The kiwi was trading at 94.93 Australian cents at 5pm in Wellington from 94.75 at 7:45am. It was little changed at 64.93 US cents from 64.94 and the trade-weighted index was at 71.69 points from 71.68.
In minutes explaining its June 4 decision to cut the cash rate from 1.5 percent to 1.25 percent, the RBA said the move should reduce spare capacity in the labour market, creating more jobs.
“Given the amount of spare capacity in the labour market and the economy more broadly, (board) members agreed that it was more likely than not that a further easing in monetary policy would be appropriate in the period ahead,” it said.
On the strength of that, Commonwealth Bank of Australia is now forecasting two further cuts in the cash rate this year, most likely in August and November.
Sheldon Slabbert, a dealer at CMC Markets NZ, says he agrees the RBA is likely to cut rates, but not because of what’s happening to employment.

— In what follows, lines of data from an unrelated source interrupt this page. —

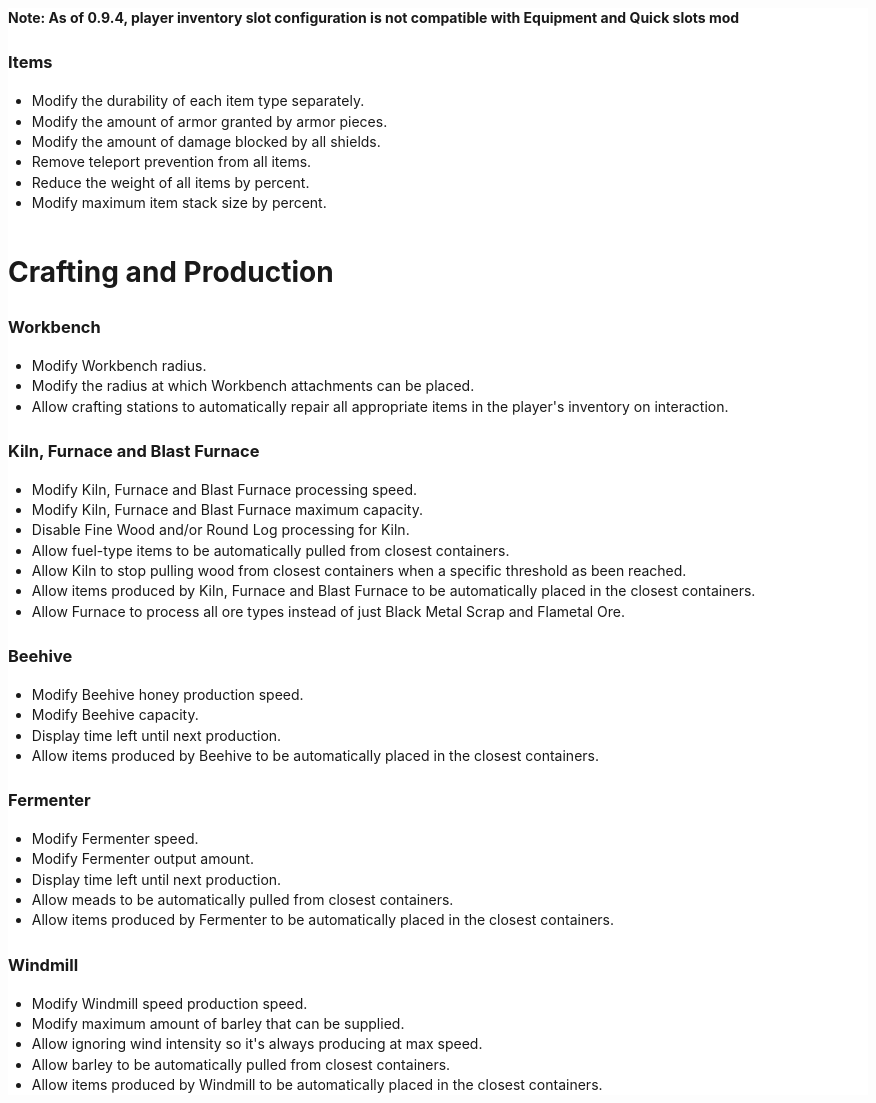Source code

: 
**Note: As of 0.9.4, player inventory slot configuration is not compatible with Equipment and Quick slots mod**


### Items
* Modify the durability of each item type separately.
* Modify the amount of armor granted by armor pieces.
* Modify the amount of damage blocked by all shields.
* Remove teleport prevention from all items.
* Reduce the weight of all items by percent.
* Modify maximum item stack size by percent.



# Crafting and Production

### Workbench
* Modify Workbench radius.
* Modify the radius at which Workbench attachments can be placed.
* Allow crafting stations to automatically repair all appropriate items in the player's inventory on interaction.

### Kiln, Furnace and Blast Furnace
* Modify Kiln, Furnace and Blast Furnace processing speed.
* Modify Kiln, Furnace and Blast Furnace maximum capacity.
* Disable Fine Wood and/or Round Log processing for Kiln.
* Allow fuel-type items to be automatically pulled from closest containers.
* Allow Kiln to stop pulling wood from closest containers when a specific threshold as been reached. 
* Allow items produced by Kiln, Furnace and Blast Furnace to be automatically placed in the closest containers.
* Allow Furnace to process all ore types instead of just Black Metal Scrap and Flametal Ore.

### Beehive 
* Modify Beehive honey production speed.
* Modify Beehive capacity.
* Display time left until next production.
* Allow items produced by Beehive to be automatically placed in the closest containers.

### Fermenter
* Modify Fermenter speed.
* Modify Fermenter output amount.
* Display time left until next production.
* Allow meads to be automatically pulled from closest containers.
* Allow items produced by Fermenter to be automatically placed in the closest containers.

### Windmill
* Modify Windmill speed production speed.
* Modify maximum amount of barley that can be supplied.
* Allow ignoring wind intensity so it's always producing at max speed.
* Allow barley to be automatically pulled from closest containers.
* Allow items produced by Windmill to be automatically placed in the closest containers.
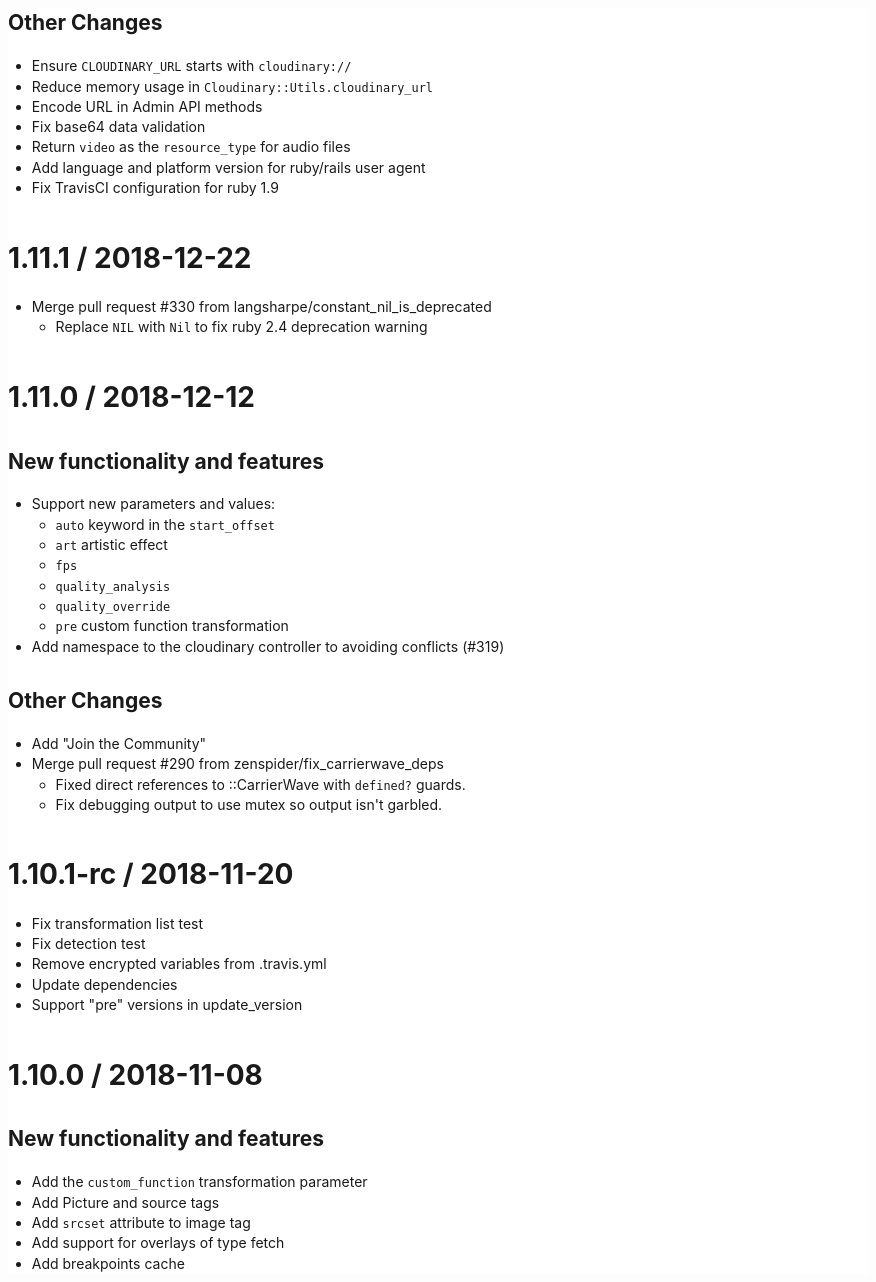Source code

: Other Changes
-------------
  * Ensure `CLOUDINARY_URL` starts with `cloudinary://`
  * Reduce memory usage in `Cloudinary::Utils.cloudinary_url`
  * Encode URL in Admin API methods
  * Fix base64 data validation
  * Return `video` as the `resource_type` for audio files
  * Add language and platform version for ruby/rails user agent
  * Fix TravisCI configuration for ruby 1.9
  

1.11.1 / 2018-12-22
===================

  * Merge pull request #330 from langsharpe/constant_nil_is_deprecated
    * Replace `NIL` with `Nil` to fix ruby 2.4 deprecation warning

1.11.0 / 2018-12-12
===================

New functionality and features
------------------------------

  * Support new parameters and values:
      * `auto` keyword in the `start_offset` 
      * `art` artistic effect
      * `fps`
      * `quality_analysis`
      * `quality_override`
      * `pre` custom function transformation 
  * Add namespace to the cloudinary controller to avoiding conflicts (#319)

Other Changes
-------------

  * Add "Join the Community"
  * Merge pull request #290 from zenspider/fix_carrierwave_deps
      * Fixed direct references to ::CarrierWave with `defined?` guards.
      * Fix debugging output to use mutex so output isn't garbled.

1.10.1-rc / 2018-11-20
======================

  * Fix transformation list test
  * Fix detection test
  * Remove encrypted variables from .travis.yml
  * Update dependencies
  * Support "pre" versions in update_version

1.10.0 / 2018-11-08
===================

New functionality and features
------------------------------

  * Add the `custom_function` transformation parameter
  * Add Picture and source tags
  * Add `srcset` attribute to image tag
  * Add support for overlays of type fetch
  * Add breakpoints cache

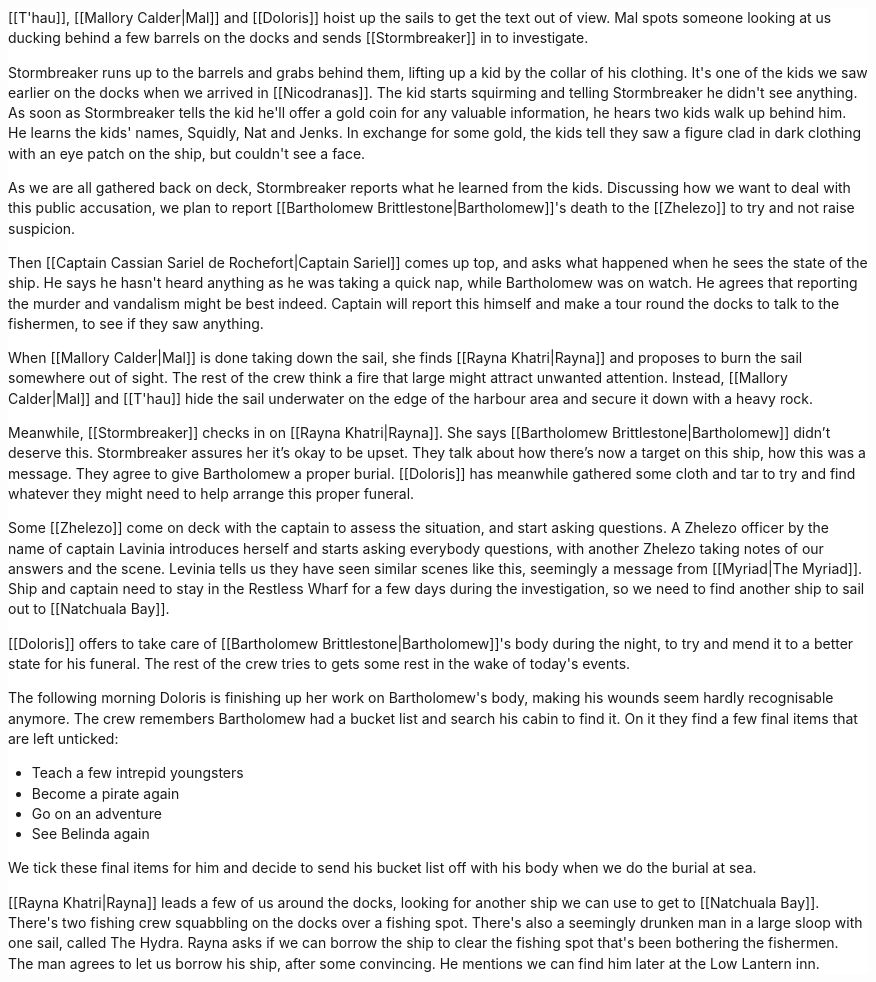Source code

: [[T'hau]], [[Mallory Calder|Mal]] and [[Doloris]] hoist up the sails to get the text out of view. Mal spots someone looking at us ducking behind a few barrels on the docks and sends [[Stormbreaker]] in to investigate.

Stormbreaker runs up to the barrels and grabs behind them, lifting up a kid by the collar of his clothing. It's one of the kids we saw earlier on the docks when we arrived in [[Nicodranas]]. The kid starts squirming and telling Stormbreaker he didn't see anything. As soon as Stormbreaker tells the kid he'll offer a gold coin for any valuable information, he hears two kids walk up behind him. He learns the kids' names, Squidly, Nat and Jenks. In exchange for some gold, the kids tell they saw a figure clad in dark clothing with an eye patch on the ship, but couldn't see a face.

As we are all gathered back on deck, Stormbreaker reports what he learned from the kids. Discussing how we want to deal with this public accusation, we plan to report [[Bartholomew Brittlestone|Bartholomew]]'s death to the [[Zhelezo]] to try and not raise suspicion.

Then [[Captain Cassian Sariel de Rochefort|Captain Sariel]] comes up top, and asks what happened when he sees the state of the ship. He says he hasn't heard anything as he was taking a quick nap, while Bartholomew was on watch. He agrees that reporting the murder and vandalism might be best indeed. Captain will report this himself and make a tour round the docks to talk to the fishermen, to see if they saw anything.

When [[Mallory Calder|Mal]] is done taking down the sail, she finds [[Rayna Khatri|Rayna]] and proposes to burn the sail somewhere out of sight. The rest of the crew think a fire that large might attract unwanted attention. Instead, [[Mallory Calder|Mal]] and [[T'hau]] hide the sail underwater on the edge of the harbour area and secure it down with a heavy rock.

Meanwhile, [[Stormbreaker]] checks in on [[Rayna Khatri|Rayna]]. She says [[Bartholomew Brittlestone|Bartholomew]] didn’t deserve this. Stormbreaker assures her it’s okay to be upset. They talk about how there’s now a target on this ship, how this was a message. They agree to give Bartholomew a proper burial. [[Doloris]] has meanwhile gathered some cloth and tar to try and find whatever they might need to help arrange this proper funeral. 

Some [[Zhelezo]] come on deck with the captain to assess the situation, and start asking questions. A Zhelezo officer by the name of captain Lavinia introduces herself and starts asking everybody questions, with another Zhelezo taking notes of our answers and the scene. Levinia tells us they have seen similar scenes like this, seemingly a message from [[Myriad|The Myriad]]. Ship and captain need to stay in the Restless Wharf for a few days during the investigation, so we need to find another ship to sail out to [[Natchuala Bay]].

[[Doloris]] offers to take care of [[Bartholomew Brittlestone|Bartholomew]]'s body during the night, to try and mend it to a better state for his funeral. The rest of the crew tries to gets some rest in the wake of today's events. 

The following morning Doloris is finishing up her work on Bartholomew's body, making his wounds seem hardly recognisable anymore. The crew remembers Bartholomew had a bucket list and search his cabin to find it. On it they find a few final items that are left unticked:

- Teach a few intrepid youngsters
- Become a pirate again
- Go on an adventure
- See Belinda again

We tick these final items for him and decide to send his bucket list off with his body when we do the burial at sea.

[[Rayna Khatri|Rayna]] leads a few of us around the docks, looking for another ship we can use to get to [[Natchuala Bay]]. There's two fishing crew squabbling on the docks over a fishing spot. There's also a seemingly drunken man in a large sloop with one sail, called The Hydra. Rayna asks if we can borrow the ship to clear the fishing spot that's been bothering the fishermen. The man agrees to let us borrow his ship, after some convincing. He mentions we can find him later at the Low Lantern inn.
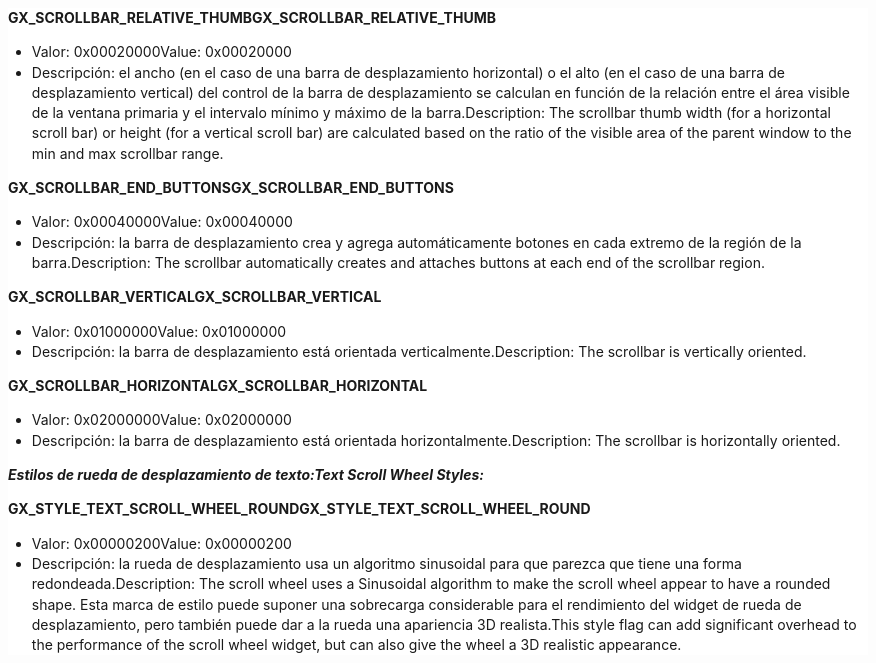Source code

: <span data-ttu-id="fd3e9-290">**GX_SCROLLBAR_RELATIVE_THUMB**</span><span class="sxs-lookup"><span data-stu-id="fd3e9-290">**GX_SCROLLBAR_RELATIVE_THUMB**</span></span>
  - <span data-ttu-id="fd3e9-291">Valor: 0x00020000</span><span class="sxs-lookup"><span data-stu-id="fd3e9-291">Value: 0x00020000</span></span>
  - <span data-ttu-id="fd3e9-292">Descripción: el ancho (en el caso de una barra de desplazamiento horizontal) o el alto (en el caso de una barra de desplazamiento vertical) del control de la barra de desplazamiento se calculan en función de la relación entre el área visible de la ventana primaria y el intervalo mínimo y máximo de la barra.</span><span class="sxs-lookup"><span data-stu-id="fd3e9-292">Description: The scrollbar thumb width (for a horizontal scroll bar) or height (for a vertical scroll bar) are calculated based on the ratio of the visible area of the parent window to the min and max scrollbar range.</span></span>

<span data-ttu-id="fd3e9-293">**GX_SCROLLBAR_END_BUTTONS**</span><span class="sxs-lookup"><span data-stu-id="fd3e9-293">**GX_SCROLLBAR_END_BUTTONS**</span></span>
  - <span data-ttu-id="fd3e9-294">Valor: 0x00040000</span><span class="sxs-lookup"><span data-stu-id="fd3e9-294">Value: 0x00040000</span></span>
  - <span data-ttu-id="fd3e9-295">Descripción: la barra de desplazamiento crea y agrega automáticamente botones en cada extremo de la región de la barra.</span><span class="sxs-lookup"><span data-stu-id="fd3e9-295">Description: The scrollbar automatically creates and attaches buttons at each end of the scrollbar region.</span></span>

<span data-ttu-id="fd3e9-296">**GX_SCROLLBAR_VERTICAL**</span><span class="sxs-lookup"><span data-stu-id="fd3e9-296">**GX_SCROLLBAR_VERTICAL**</span></span> 
  - <span data-ttu-id="fd3e9-297">Valor: 0x01000000</span><span class="sxs-lookup"><span data-stu-id="fd3e9-297">Value: 0x01000000</span></span>
  - <span data-ttu-id="fd3e9-298">Descripción: la barra de desplazamiento está orientada verticalmente.</span><span class="sxs-lookup"><span data-stu-id="fd3e9-298">Description: The scrollbar is vertically oriented.</span></span>

<span data-ttu-id="fd3e9-299">**GX_SCROLLBAR_HORIZONTAL**</span><span class="sxs-lookup"><span data-stu-id="fd3e9-299">**GX_SCROLLBAR_HORIZONTAL**</span></span>
  - <span data-ttu-id="fd3e9-300">Valor: 0x02000000</span><span class="sxs-lookup"><span data-stu-id="fd3e9-300">Value: 0x02000000</span></span>
  - <span data-ttu-id="fd3e9-301">Descripción: la barra de desplazamiento está orientada horizontalmente.</span><span class="sxs-lookup"><span data-stu-id="fd3e9-301">Description: The scrollbar is horizontally oriented.</span></span>

<span data-ttu-id="fd3e9-302">__***Estilos de rueda de desplazamiento de texto:***__</span><span class="sxs-lookup"><span data-stu-id="fd3e9-302">__***Text Scroll Wheel Styles:***__</span></span>

<span data-ttu-id="fd3e9-303">**GX_STYLE_TEXT_SCROLL_WHEEL_ROUND**</span><span class="sxs-lookup"><span data-stu-id="fd3e9-303">**GX_STYLE_TEXT_SCROLL_WHEEL_ROUND**</span></span>
  - <span data-ttu-id="fd3e9-304">Valor: 0x00000200</span><span class="sxs-lookup"><span data-stu-id="fd3e9-304">Value: 0x00000200</span></span>
  - <span data-ttu-id="fd3e9-305">Descripción: la rueda de desplazamiento usa un algoritmo sinusoidal para que parezca que tiene una forma redondeada.</span><span class="sxs-lookup"><span data-stu-id="fd3e9-305">Description: The scroll wheel uses a Sinusoidal algorithm to make the scroll wheel appear to have a rounded shape.</span></span> <span data-ttu-id="fd3e9-306">Esta marca de estilo puede suponer una sobrecarga considerable para el rendimiento del widget de rueda de desplazamiento, pero también puede dar a la rueda una apariencia 3D realista.</span><span class="sxs-lookup"><span data-stu-id="fd3e9-306">This style flag can add significant overhead to the performance of the scroll wheel widget, but can also give the wheel a 3D realistic appearance.</span></span>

If low rates boosted employment, the countries such as Spain and Italy, which have negative interest rates, should have booming labour markets and yet their youth unemployment rates are running above 30 percent, he says.
“The actual reason in my opinion is that there’s been a misallocation of debt to non-productive assets like property for two decades,” Slabbert says.
Australia’s once-booming housing market, particularly in Sydney and Melbourne, had been tanking, but the RBA’s rate cut and an easing in lending restrictions by the banking regulator, the Australian Prudential Regulation Authority, appear to have arrested that decline.
Markets are also expecting the Federal Reserve in the United States to take a dovish stance when it releases its latest monetary policy decision early Thursday, New Zealand time.
And New Zealand’s Reserve Bank is also expected to cut rates further after slashing its cash rate in May from 1.75 percent to 1.5 percent.
“Our growth has certainly topped out,” Slabbert says, citing last week’s PMI reading of manufacturing activity coming in at barely positive.
“Adrian Orr is a known dove and I think the data he’s looking at is softening and that’s certainly going to make him cut at least once and maybe twice” this year, he says, referring to the Reserve Bank governor.
The New Zealand dollar was trading at 51.81 British pence from 51.77, at 57.78 euro cents from 57.86, at 70.33 yen from 70.49, and at 4.4972 Chinese yuan from 4.4965.
The New Zealand two-year swap rate edged down to 1.3667 percent from 1.3722 yesterday while the 10-year swap rate eased to 1.8150 percent from 1.8300.